Images with bounding boxes:

------------------------

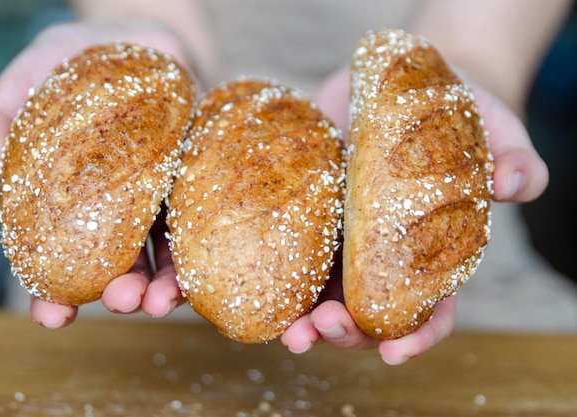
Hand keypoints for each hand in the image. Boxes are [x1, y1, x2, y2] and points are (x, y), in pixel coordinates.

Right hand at [0, 20, 193, 327]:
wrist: (143, 39)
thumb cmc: (79, 61)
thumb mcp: (32, 78)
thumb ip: (5, 116)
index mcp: (75, 200)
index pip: (62, 256)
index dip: (53, 292)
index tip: (52, 317)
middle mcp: (123, 208)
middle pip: (122, 263)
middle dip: (122, 291)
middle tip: (121, 301)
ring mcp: (165, 195)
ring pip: (169, 249)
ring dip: (168, 282)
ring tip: (164, 299)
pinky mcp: (200, 175)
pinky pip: (206, 212)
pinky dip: (206, 239)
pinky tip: (205, 259)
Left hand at [280, 67, 548, 363]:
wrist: (391, 84)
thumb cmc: (449, 112)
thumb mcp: (489, 126)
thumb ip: (512, 155)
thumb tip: (517, 184)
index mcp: (428, 253)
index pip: (430, 311)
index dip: (415, 336)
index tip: (394, 350)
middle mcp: (379, 256)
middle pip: (365, 315)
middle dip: (345, 333)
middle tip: (325, 325)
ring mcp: (338, 239)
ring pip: (318, 296)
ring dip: (301, 321)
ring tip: (288, 328)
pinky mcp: (305, 214)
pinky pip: (283, 251)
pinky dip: (265, 274)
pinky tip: (251, 280)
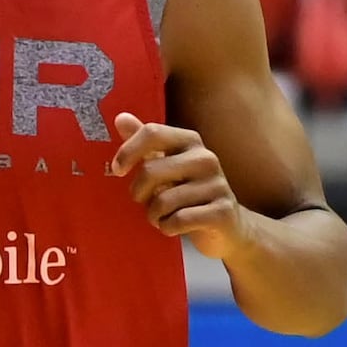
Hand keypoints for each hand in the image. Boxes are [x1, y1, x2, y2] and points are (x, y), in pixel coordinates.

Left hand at [111, 112, 244, 255]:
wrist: (229, 227)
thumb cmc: (191, 195)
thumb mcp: (168, 166)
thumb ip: (147, 144)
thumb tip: (121, 118)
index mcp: (190, 141)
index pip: (152, 133)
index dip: (128, 151)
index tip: (117, 170)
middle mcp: (206, 159)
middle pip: (151, 170)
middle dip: (138, 193)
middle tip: (143, 202)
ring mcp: (217, 185)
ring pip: (163, 201)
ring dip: (154, 215)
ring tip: (160, 217)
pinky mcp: (222, 212)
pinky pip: (179, 220)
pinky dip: (168, 228)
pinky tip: (173, 227)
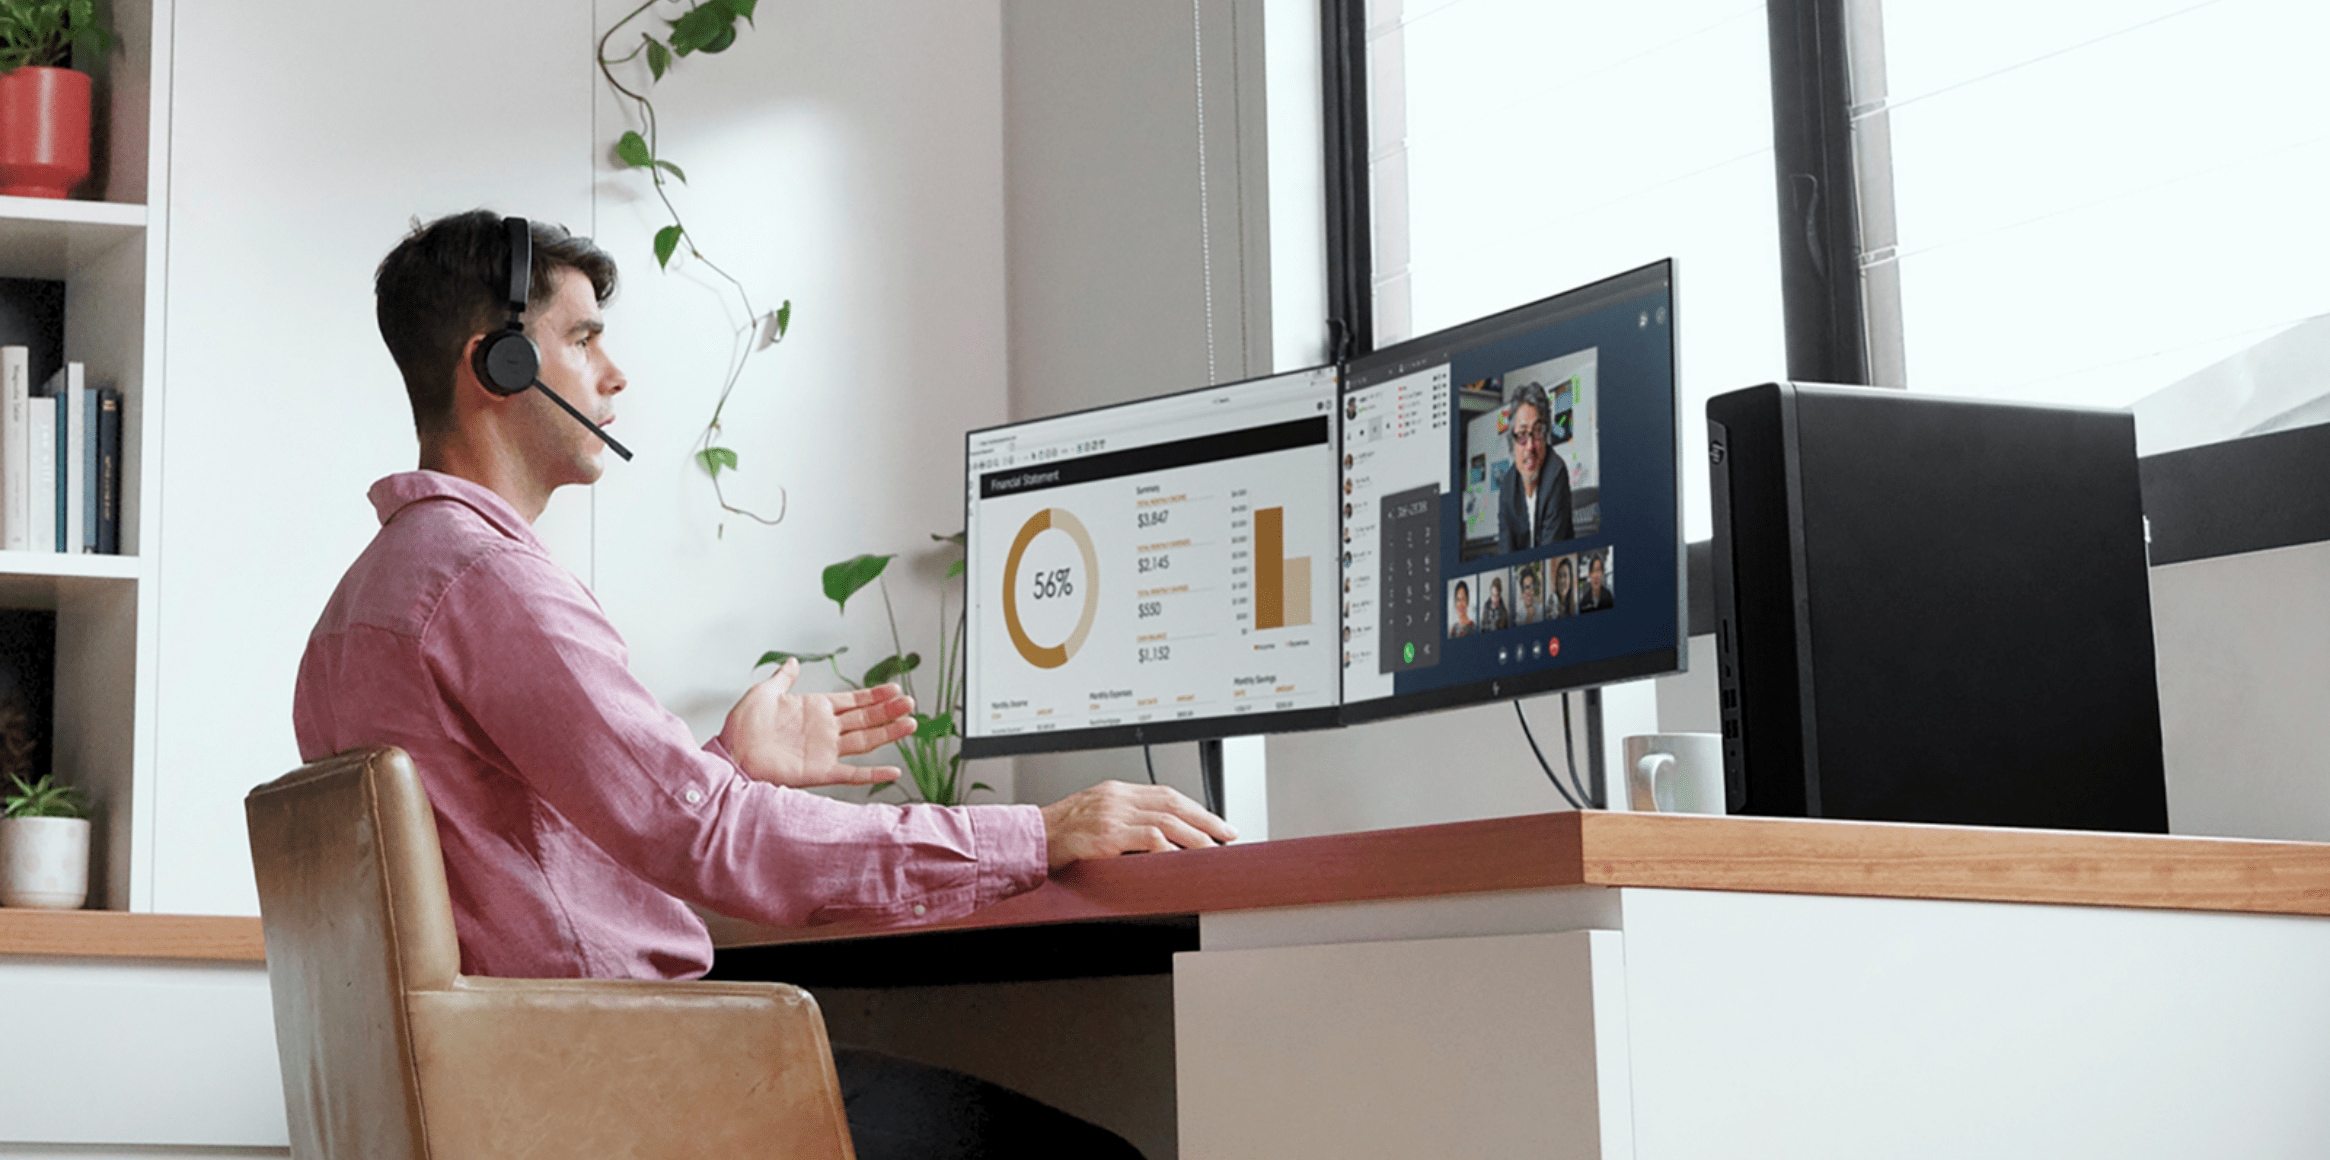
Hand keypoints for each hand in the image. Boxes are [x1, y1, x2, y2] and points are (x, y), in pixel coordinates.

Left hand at [721, 659, 915, 787]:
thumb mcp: (763, 693)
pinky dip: (873, 773)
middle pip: (865, 718)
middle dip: (888, 710)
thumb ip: (783, 678)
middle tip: (910, 702)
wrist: (731, 754)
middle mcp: (825, 729)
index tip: (894, 688)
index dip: (874, 695)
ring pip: (865, 741)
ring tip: (910, 724)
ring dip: (888, 733)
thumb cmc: (742, 726)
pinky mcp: (820, 771)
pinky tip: (893, 771)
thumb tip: (793, 662)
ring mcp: (825, 750)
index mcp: (814, 709)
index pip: (853, 700)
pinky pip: (851, 774)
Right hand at [1039, 781, 1236, 869]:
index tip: (1214, 823)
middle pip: (1173, 803)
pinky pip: (1148, 838)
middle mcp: (1117, 798)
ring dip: (1195, 836)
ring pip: (1167, 820)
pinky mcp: (1107, 835)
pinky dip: (1169, 848)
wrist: (1030, 840)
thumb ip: (1124, 821)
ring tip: (1213, 850)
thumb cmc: (1059, 836)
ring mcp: (1112, 814)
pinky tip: (1181, 859)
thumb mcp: (1094, 817)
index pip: (1166, 794)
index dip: (1195, 808)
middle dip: (1205, 820)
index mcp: (1117, 792)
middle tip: (1227, 834)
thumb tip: (1159, 840)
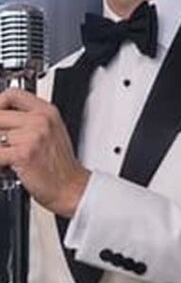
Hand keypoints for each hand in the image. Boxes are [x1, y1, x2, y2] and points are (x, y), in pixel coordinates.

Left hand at [0, 89, 89, 217]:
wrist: (72, 188)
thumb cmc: (60, 165)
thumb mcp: (50, 133)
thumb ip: (28, 120)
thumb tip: (2, 118)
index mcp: (47, 112)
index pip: (12, 95)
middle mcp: (41, 120)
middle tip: (6, 144)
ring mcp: (33, 136)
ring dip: (0, 150)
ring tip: (8, 158)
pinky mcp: (23, 153)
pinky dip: (0, 163)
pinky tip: (6, 167)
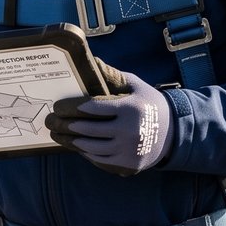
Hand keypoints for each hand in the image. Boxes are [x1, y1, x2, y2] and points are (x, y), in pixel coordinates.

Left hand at [46, 71, 173, 175]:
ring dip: (69, 141)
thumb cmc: (150, 104)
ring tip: (57, 135)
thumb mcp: (135, 85)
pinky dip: (85, 152)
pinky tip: (76, 145)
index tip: (57, 107)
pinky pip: (100, 159)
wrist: (175, 132)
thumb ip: (113, 75)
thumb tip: (91, 62)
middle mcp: (128, 130)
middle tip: (50, 121)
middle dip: (64, 125)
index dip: (70, 107)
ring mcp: (128, 149)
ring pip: (90, 147)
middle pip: (87, 129)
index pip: (92, 107)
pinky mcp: (128, 163)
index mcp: (129, 108)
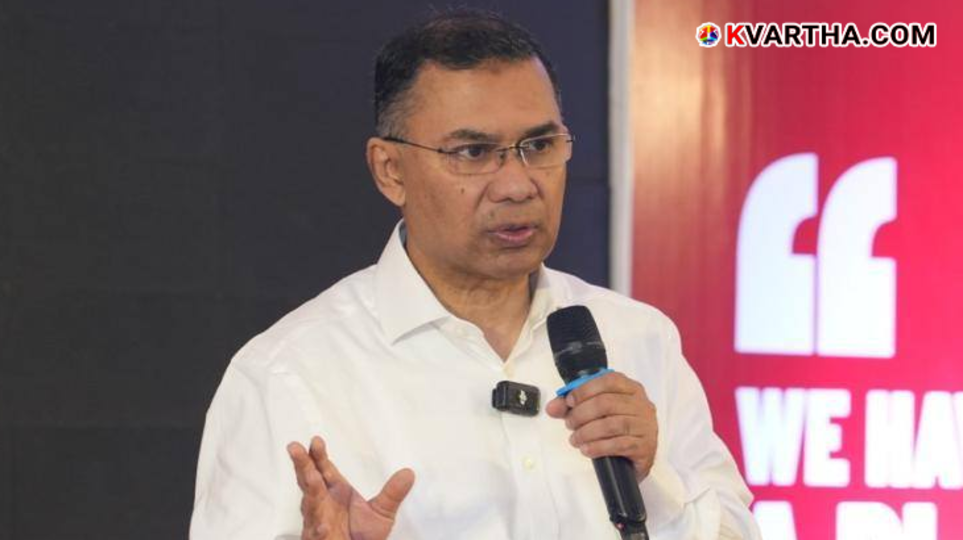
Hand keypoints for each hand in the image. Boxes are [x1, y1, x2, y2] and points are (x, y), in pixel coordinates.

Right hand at [287, 436, 414, 539]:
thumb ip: (392, 493)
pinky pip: (317, 534)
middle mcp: (323, 504)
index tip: (316, 440)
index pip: (324, 470)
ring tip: (311, 476)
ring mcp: (318, 522)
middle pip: (310, 480)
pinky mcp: (319, 539)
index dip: (318, 456)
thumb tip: (409, 473)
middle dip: (303, 465)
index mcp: (335, 493)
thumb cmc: (362, 536)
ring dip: (310, 491)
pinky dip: (318, 529)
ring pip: (310, 504)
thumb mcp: (382, 513)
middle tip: (296, 448)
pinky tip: (321, 526)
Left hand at [546, 372, 657, 479]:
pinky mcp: (645, 447)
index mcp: (631, 389)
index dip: (585, 390)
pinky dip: (598, 447)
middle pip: (606, 403)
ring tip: (575, 439)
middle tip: (570, 424)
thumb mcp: (593, 413)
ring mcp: (646, 426)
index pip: (608, 381)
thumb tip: (551, 407)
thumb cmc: (615, 430)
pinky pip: (619, 445)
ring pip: (611, 425)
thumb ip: (572, 407)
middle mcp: (642, 405)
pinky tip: (587, 449)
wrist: (634, 459)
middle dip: (581, 414)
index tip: (569, 402)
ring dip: (587, 432)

------------------------

▶ [Exercise details]:
Copy the records exactly; no image should appear in the result.

▶ [Answer box]:
Hand keypoints for each hand in the image. Boxes are [x1, y1, x2, y2] and points are (x, y), in pixel coordinates.

Right hand at [0, 20, 193, 327]:
wrist: (143, 39)
thumb cmc: (79, 61)
thumb mcp: (32, 78)
thumb ip: (5, 116)
index mcp: (75, 200)
index pip: (62, 256)
index dip: (53, 292)
index tip: (52, 317)
middle mcp: (123, 208)
middle pip: (122, 263)
middle dip: (122, 291)
middle tip: (121, 301)
ring mcp: (165, 195)
ring pip: (169, 249)
ring dip: (168, 282)
ring tip: (164, 299)
pinky mcp: (200, 175)
pinky pip: (206, 212)
pinky dip: (206, 239)
pinky tip: (205, 259)
Left hand at [280, 67, 548, 363]:
wrist: (391, 84)
thumb cmc: (449, 112)
thumb mcp: (489, 126)
thumb ip: (512, 155)
thumb tip: (517, 184)
index mcp: (428, 253)
index pip: (430, 311)
index dip: (415, 336)
index tip: (394, 350)
middle mcp: (379, 256)
middle pip: (365, 315)
middle dip: (345, 333)
middle tip: (325, 325)
ring mcp: (338, 239)
ring pip: (318, 296)
ring dip: (301, 321)
ring tip: (288, 328)
pinky mcp: (305, 214)
pinky pip: (283, 251)
pinky dip: (265, 274)
pinky tip: (251, 280)
Hand keypoints for each hand in the image. Boxes are [x1, y1, x2, y2] and points are (x, y), in pixel coordinates.

Left hand at [111, 112, 244, 255]:
wrist: (229, 227)
thumb cmc: (191, 195)
thumb mcp: (168, 166)
thumb ip: (147, 144)
thumb tip: (121, 118)
index mcp: (190, 141)
index pip: (152, 133)
index dip: (128, 151)
index tip: (117, 170)
middle mcp: (206, 159)
middle pip: (151, 170)
middle dip: (138, 193)
middle tip: (143, 202)
ring mcp: (217, 185)
ring pip: (163, 201)
ring dip: (154, 215)
ring tip: (160, 217)
pinky mcp: (222, 212)
pinky pip: (179, 220)
pinky dip: (168, 228)
pinky tip: (173, 227)
Hand keypoints for each hand in the image. Boxes are [x1, y1, x2, y2] and points are (x, y), in pixel coordinates.

Left hand at [721, 659, 915, 787]:
thumb mcp: (763, 693)
pinky dip: (873, 773)
middle pip: (865, 718)
middle dip: (888, 710)
thumb ip: (783, 678)
middle tip: (910, 702)
wrist: (731, 754)
middle mcp: (825, 729)
index tip: (894, 688)
index dip: (874, 695)
ring pip: (865, 741)
ring tip: (910, 724)
ring dip: (888, 733)
thumb cmc: (742, 726)
pinky mcp: (820, 771)
pinky tip: (893, 771)
thumb tip: (793, 662)
ring mcp: (825, 750)
index mcp: (814, 709)
index pip: (853, 700)
pinky pip: (851, 774)
Right hand at [1039, 781, 1236, 869]:
index tip: (1214, 823)
middle pip: (1173, 803)
pinky pip: (1148, 838)
middle mcp: (1117, 798)
ring dip: (1195, 836)
ring pip: (1167, 820)
pinky mcp: (1107, 835)
pinky dip: (1169, 848)
wrist: (1030, 840)
thumb ip: (1124, 821)
ring tip: (1213, 850)
thumb cmc: (1059, 836)
ring mcp: (1112, 814)
pinky tip: (1181, 859)
thumb mcp: (1094, 817)
index pip: (1166, 794)
index dip: (1195, 808)
middle dip: (1205, 820)
index mcp: (1117, 792)
middle tip: (1227, 834)
thumb tip: (1159, 840)
Hand keypoints for each hand in the image. Boxes are [x1, y1, x2, y2] and points are (x, y), in pixel coordinates.

Left hand at [0, 89, 89, 217]:
wrist: (72, 188)
thumb cmc: (60, 165)
thumb mcp: (50, 133)
thumb ip: (28, 120)
thumb tip: (2, 118)
index mcp: (47, 112)
index pip: (12, 95)
middle mcp: (41, 120)
middle tip: (6, 144)
ring mcp: (33, 136)
ring dip: (0, 150)
ring tip: (8, 158)
pinky mcp: (23, 153)
pinky dip: (0, 163)
pinky tip: (6, 167)
Hand keypoints for each hand in the image. Boxes are [x1, y1, x2, y2] and points are (x, y), in pixel coordinates.

Left hand at [46, 71, 173, 175]:
ring dip: (69, 141)
thumb cmc: (150, 104)
ring tip: (57, 135)
thumb mcp: (135, 85)
pinky dip: (85, 152)
pinky tip: (76, 145)
index tip: (57, 107)
pinky pip: (100, 159)
wrist: (175, 132)
thumb ip: (113, 75)
thumb tip: (91, 62)
middle mcp: (128, 130)
middle tip: (50, 121)
middle dip: (64, 125)
index dip: (70, 107)
ring mcp: (128, 149)
ring pip: (90, 147)
middle pip: (87, 129)
index pip: (92, 107)
pinky mcp: (128, 163)
index mcp: (129, 108)
Hand keypoints for each hand in the image. Boxes are [x1, y1, x2, y2] and points are (x, y), in pixel coordinates.

Right hand at [287, 436, 414, 539]:
thumb ip: (392, 493)
pinky pip: (317, 534)
middle mcp: (323, 504)
index tip: (316, 440)
index pip: (324, 470)
ring tip: (311, 476)
ring mcp: (318, 522)
middle pip: (310, 480)
pinky mcp: (319, 539)
index dip: (318, 456)
thumb tip: (409, 473)
middle dip: (303, 465)
index mcp: (335, 493)
thumb cmc: (362, 536)
ring dip: (310, 491)
pinky dip: (318, 529)
ring pip: (310, 504)
thumb mcp: (382, 513)
middle tip: (296, 448)
pinky tip: (321, 526)
Left hand at [546, 372, 657, 479]:
pinky mcp: (645, 447)
index mcp: (631, 389)
index dip: (585, 390)
pinky dip: (598, 447)
middle pip: (606, 403)
ring tip: (575, 439)
middle tip: (570, 424)
thumb mcp: (593, 413)
ring mcp: (646, 426)
index pip: (608, 381)
thumb tip: (551, 407)
thumb cmc: (615, 430)
pinky pip: (619, 445)
ring pip: (611, 425)
thumb ip: (572, 407)
middle mcp: (642, 405)
pinky tip: (587, 449)
wrist: (634, 459)
middle dip: (581, 414)
index tip: (569, 402)
ring dip: (587, 432)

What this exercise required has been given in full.